Öncelikle mevzuatımızda uzun zamandır varolan irtibat büroları düzenlemesi dışında geçtiğimiz yıllarda Kurumlar Vergisi ile bölgesel holding'lere getirilen ancak pek de tanıtılmayan vergi avantajı ile sınırlı yaklaşımı genişletmek gerekiyor. Şirketlerin özellikle yönetim, stratejik planlama, pazarlama ve araştırma geliştirme gibi temel kurmay fonksiyonlarının, ayrıca ortak hizmet merkezlerinin Türkiye'de kurulmasını özendirmek sadece ülke içindeki üretime ve istihdama katkı yapmakla kalmayacak, şirketin küresel üretim değerinden daha fazla bir bölümünün Türkiye'de kalmasını sağlayacak.

İstikrar ve imaj katkısı

Küresel şirketlerin stratejik fonksiyonlarının ve merkezi organizasyonlarının bir bölümünü küresel ya da bölgesel düzeyde taşıdıkları ülkeleri hem avantajlı hem de güvenli bulmaları gerektiği açık. Bu işe hem kurumsal hem de fiziksel altyapının elverişli olmasını, nitelikli ve verimliliğine kıyasla makul maliyette işgücü arzedebilmesini, liberal piyasa koşullarının ve yatırım dostu mevzuatın varlığını dayatıyor. Aslında bu koşullar genel ekonomik performans için gerekenlerden farklı değil.

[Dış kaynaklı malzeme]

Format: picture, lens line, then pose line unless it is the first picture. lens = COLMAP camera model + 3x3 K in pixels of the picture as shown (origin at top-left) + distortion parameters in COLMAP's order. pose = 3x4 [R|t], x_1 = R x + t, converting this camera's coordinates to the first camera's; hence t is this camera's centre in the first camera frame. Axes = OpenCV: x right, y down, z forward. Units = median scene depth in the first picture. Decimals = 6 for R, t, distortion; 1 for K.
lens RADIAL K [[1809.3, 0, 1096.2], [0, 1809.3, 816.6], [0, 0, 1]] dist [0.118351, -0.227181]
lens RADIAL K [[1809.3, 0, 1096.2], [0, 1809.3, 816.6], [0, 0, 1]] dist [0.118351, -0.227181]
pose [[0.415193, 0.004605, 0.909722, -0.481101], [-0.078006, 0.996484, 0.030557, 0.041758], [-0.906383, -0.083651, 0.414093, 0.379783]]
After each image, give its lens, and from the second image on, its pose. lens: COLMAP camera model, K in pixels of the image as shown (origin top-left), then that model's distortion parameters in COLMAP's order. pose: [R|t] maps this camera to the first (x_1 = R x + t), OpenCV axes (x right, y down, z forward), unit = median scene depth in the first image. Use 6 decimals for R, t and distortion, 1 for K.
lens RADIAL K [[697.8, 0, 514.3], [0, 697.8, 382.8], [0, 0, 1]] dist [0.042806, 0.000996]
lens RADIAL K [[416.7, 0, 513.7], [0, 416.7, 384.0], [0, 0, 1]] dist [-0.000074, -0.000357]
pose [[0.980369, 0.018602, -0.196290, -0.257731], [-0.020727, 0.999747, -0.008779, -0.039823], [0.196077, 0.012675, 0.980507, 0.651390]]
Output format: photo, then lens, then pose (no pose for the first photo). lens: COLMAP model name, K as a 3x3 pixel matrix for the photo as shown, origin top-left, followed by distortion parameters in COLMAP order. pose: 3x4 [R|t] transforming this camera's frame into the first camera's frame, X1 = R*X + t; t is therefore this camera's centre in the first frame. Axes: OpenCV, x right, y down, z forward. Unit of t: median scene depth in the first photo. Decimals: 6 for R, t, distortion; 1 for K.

Başarı sağlandığında kazanılacak çok önemli bir avantaj da küresel şirketlerin ülke ile özdeşleşerek istikrar ve imaj yönünden yapacakları katkı. Dünya çapında güçlü bir lobi potansiyeli oluşturmaları da cabası. Son zamanlarda hizmet üretimi ve ticaretine yönelik düzenlemeler, özel ekonomik bölgeler tasarımı ve YOİKK platformunda daha somut ve ölçülebilir eylem odaklı yapılanma gibi adımlar, hedefler iyi saptanır ve kafalar karışmazsa bu işin pekala kotarılabileceğini gösteriyor.